EXTRAIT FOURNI —
L’identité se construit aussi à travers l’autre ?
Oui, je pense que l’on est plus vivant quand on se laisse traverser par les façons d’être et de penser des autres.
Que représente la sortie de ce film dans le contexte d’une page aussi triste de l’histoire du cinéma argentin ? Avec cette incertitude, avec la fermeture de l’Institut National du Cinéma.
C’est terrible. J’entrevois un avenir très sombre pour le cinéma argentin. Javier Milei, le président actuel, a choisi de faire du cinéma et de la culture ses ennemis politiques pour mener à bien sa campagne. Il s’est systématiquement attelé au démantèlement de la culture argentine avec une cruauté effrayante et orienté vers un capitalisme sauvage. Sans pluralité de voix, sans cinéma fédéral, sans cinéma d’auteur et sans voix singulières, il est impossible de faire un film en Argentine aujourd’hui. Simón de la montaña a été l’un des derniers films à voir le jour avant la mort de l’Institut national du cinéma argentin. C’est pourquoi je me sens privilégié et plus que jamais responsable de la protection du cinéma argentin. Faire passer le message, demander de l’aide dans le monde pour ne pas le laisser mourir.

ENTRÉES DE DONNÉES —
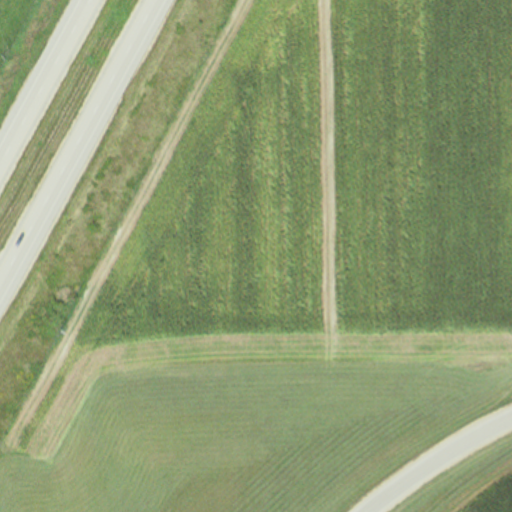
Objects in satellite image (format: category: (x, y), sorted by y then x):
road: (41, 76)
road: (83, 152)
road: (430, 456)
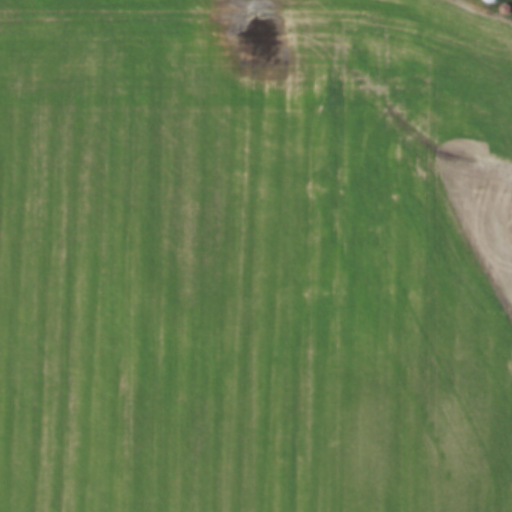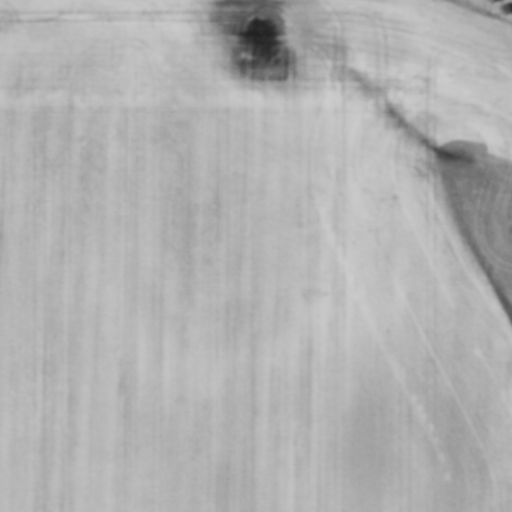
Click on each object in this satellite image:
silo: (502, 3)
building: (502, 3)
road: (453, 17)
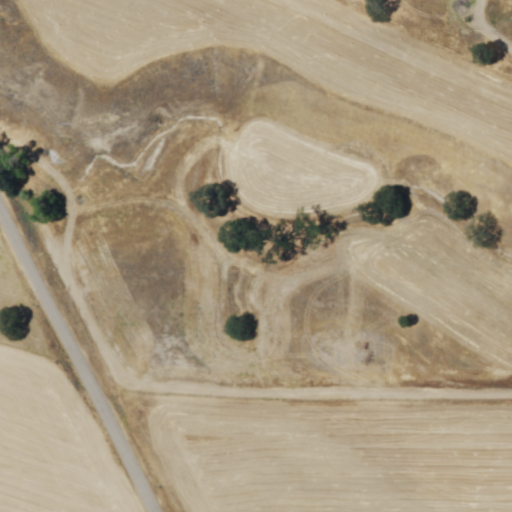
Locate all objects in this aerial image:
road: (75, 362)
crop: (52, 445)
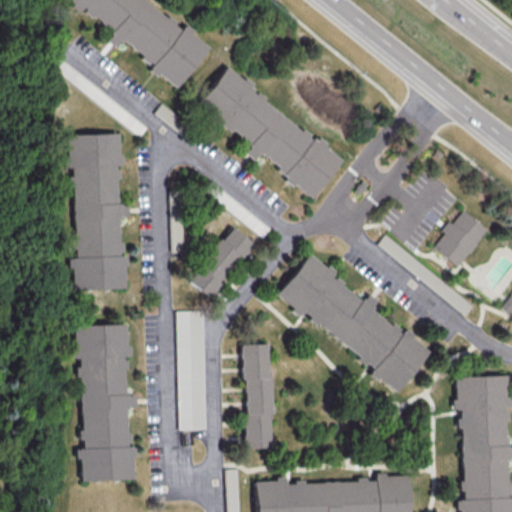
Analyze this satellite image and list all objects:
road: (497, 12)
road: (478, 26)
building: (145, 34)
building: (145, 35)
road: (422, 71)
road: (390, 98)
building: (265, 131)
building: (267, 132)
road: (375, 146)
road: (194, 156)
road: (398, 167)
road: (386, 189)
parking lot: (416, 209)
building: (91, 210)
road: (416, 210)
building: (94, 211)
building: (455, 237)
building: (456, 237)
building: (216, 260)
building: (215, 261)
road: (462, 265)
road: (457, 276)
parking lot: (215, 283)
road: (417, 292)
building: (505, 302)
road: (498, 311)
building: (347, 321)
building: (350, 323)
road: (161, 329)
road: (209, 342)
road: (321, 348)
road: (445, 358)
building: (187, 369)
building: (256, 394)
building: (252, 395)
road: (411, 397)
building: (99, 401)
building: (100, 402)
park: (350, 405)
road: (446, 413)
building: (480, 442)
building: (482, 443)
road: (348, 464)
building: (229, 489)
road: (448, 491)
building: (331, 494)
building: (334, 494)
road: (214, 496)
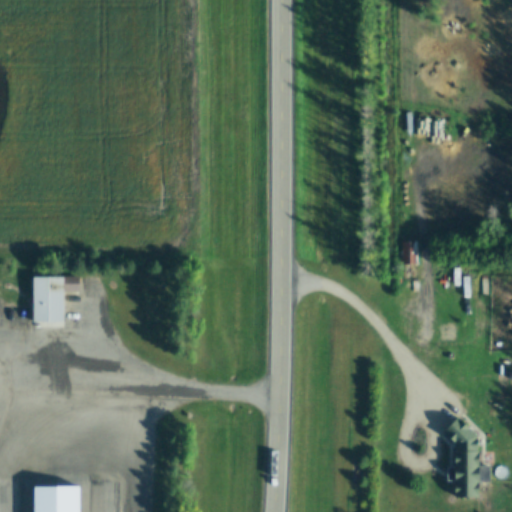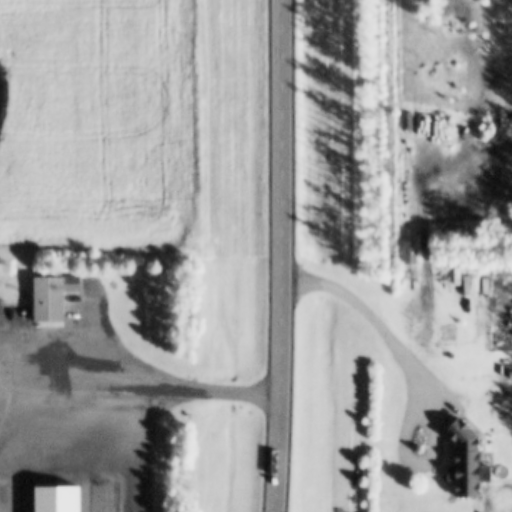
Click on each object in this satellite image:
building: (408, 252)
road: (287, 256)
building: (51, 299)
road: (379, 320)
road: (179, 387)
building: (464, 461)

EXERCICES —
1 - Recopiez tel quel un passage de l'entretien sur le cinéma argentin : partez des mots « Que représente la » et arrêtez-vous après les mots « National du Cinéma. ».
2 - Dans l'entretien sur le cinéma argentin, résumez sous forme de liste le paragraphe qui commence par « C'est terrible », en conservant ses faits principaux.

CORRIGÉ —
1 -
Que représente la sortie de ce film dans le contexte d’une page aussi triste de l’histoire du cinéma argentin ? Avec cette incertitude, avec la fermeture de l’Institut National du Cinéma.

2 -
- Un avenir très sombre s'annonce pour le cinéma argentin.
- Le président actuel, Javier Milei, a fait du cinéma et de la culture ses ennemis politiques pour mener sa campagne.
- Il démantèle systématiquement la culture argentine, avec une cruauté effrayante, dans le sens d'un capitalisme sauvage.
- Sans pluralité de voix, sans cinéma fédéral, sans cinéma d'auteur et sans voix singulières, il est impossible aujourd'hui de faire un film en Argentine.
- *Simón de la montaña* est l'un des derniers films sortis avant la mort de l'Institut national du cinéma argentin.
- D'où un sentiment de privilège et une responsabilité plus forte que jamais de protéger le cinéma argentin : faire passer le message et demander de l'aide dans le monde pour ne pas le laisser mourir.